2021-04-16
10:15 - 11:15
Visual Computing Forum
Renata Raidou is Assistant Professor (Tenure Track) in Medical Visualization and Visual Analytics at TU Wien, Austria. She also holds a partial employment at the University of Groningen, the Netherlands, where she was previously employed as Assistant Professor (Tenure Track Rosalind Franklin Fellow). She did her Post-Doc at TU Wien, and she received her Ph.D. from Eindhoven University of Technology, the Netherlands, in 2017. The topic of her dissertation was “Visual Analytics for Digital Radiotherapy: Towards a Comprehensible Pipeline”, and for the results of her work, she obtained the Best Ph.D. Award 2018 of the EuroVis Awards Programme.

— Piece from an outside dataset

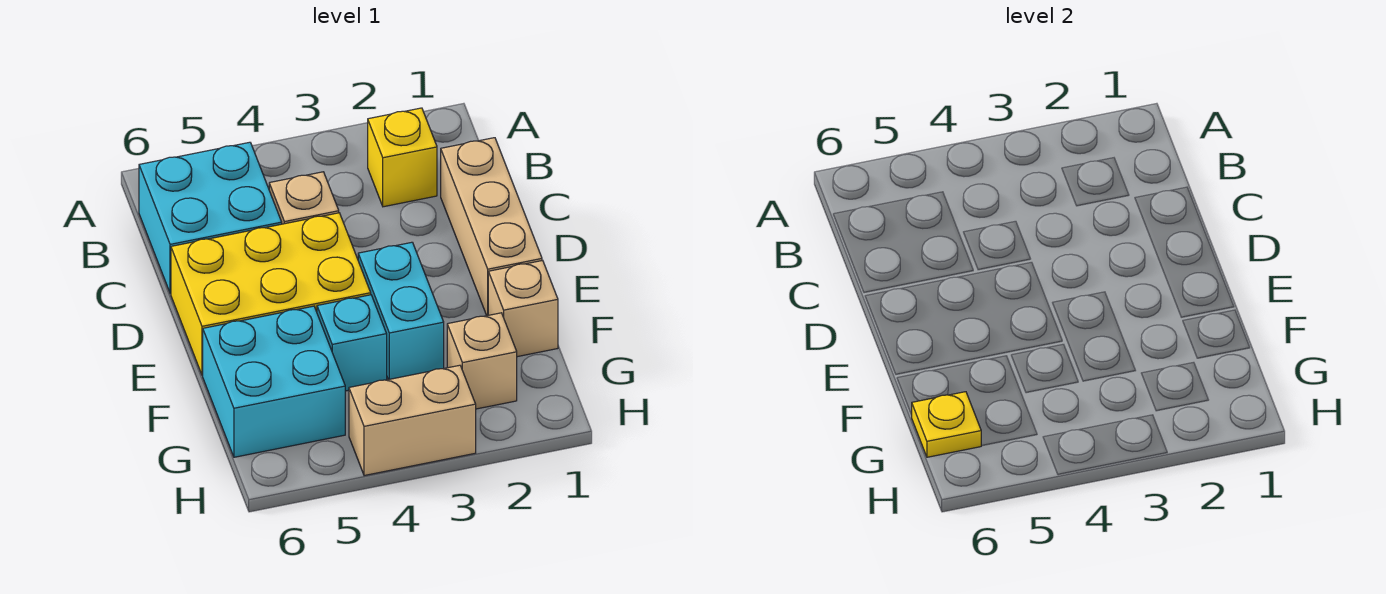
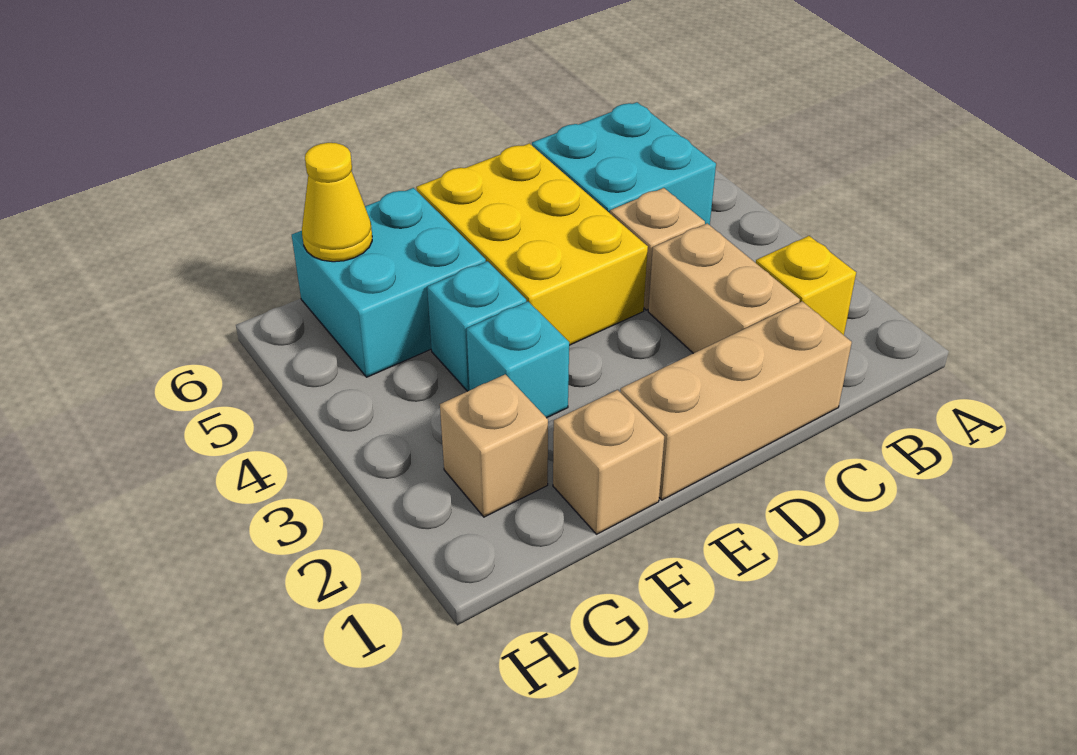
cyan 1x2 brick [358,242,444,380] -> cyan 1x1 brick [467,302,569,418]
yellow 1x1 plate [912,392,981,457] -> yellow 1x1 cone [302,143,372,262]
tan 1x2 brick [349,365,476,476] -> tan 1x2 brick moved to [648,223,800,353]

Additionally, she was awarded the Dirk Bartz Prize for Visual Computing in Medicine (1st Place) at Eurographics 2017. Her research focus is on the interface between Visual Analytics, Image Processing, and Machine Learning, with a strong focus on medical applications — in particular, cancer radiotherapy. Her domains of expertise are Comparative Visual Analytics and Uncertainty Visualization. Recently, she also got enthusiastic about Data Physicalization, and its application to Anatomical Edutainment. For more info: https://renataraidou.com/
Abstract:
The term P4 (personalized, predictive, preventive, and participatory) medicine was coined almost a decade ago to indicate novel ways of early detection and prevention of diseases. P4 indicates that a diagnosis or treatment is tailored to each individual patient, risk factors are identified early and addressed before manifestation, and patients are actively involved into diagnosis and treatment. In this talk, I will discuss recent visual analytics approaches that support the personalization, predictiveness and prevention aspects within the context of prostate cancer radiotherapy–empowering clinical research with new possibilities for more targeted and robust patient treatment. I also will discuss recent trends in physicalization, applied within the context of anatomical edutainment, to engage laymen or schoolchildren, though the use of inexpensive and accessible computer-generated physical models.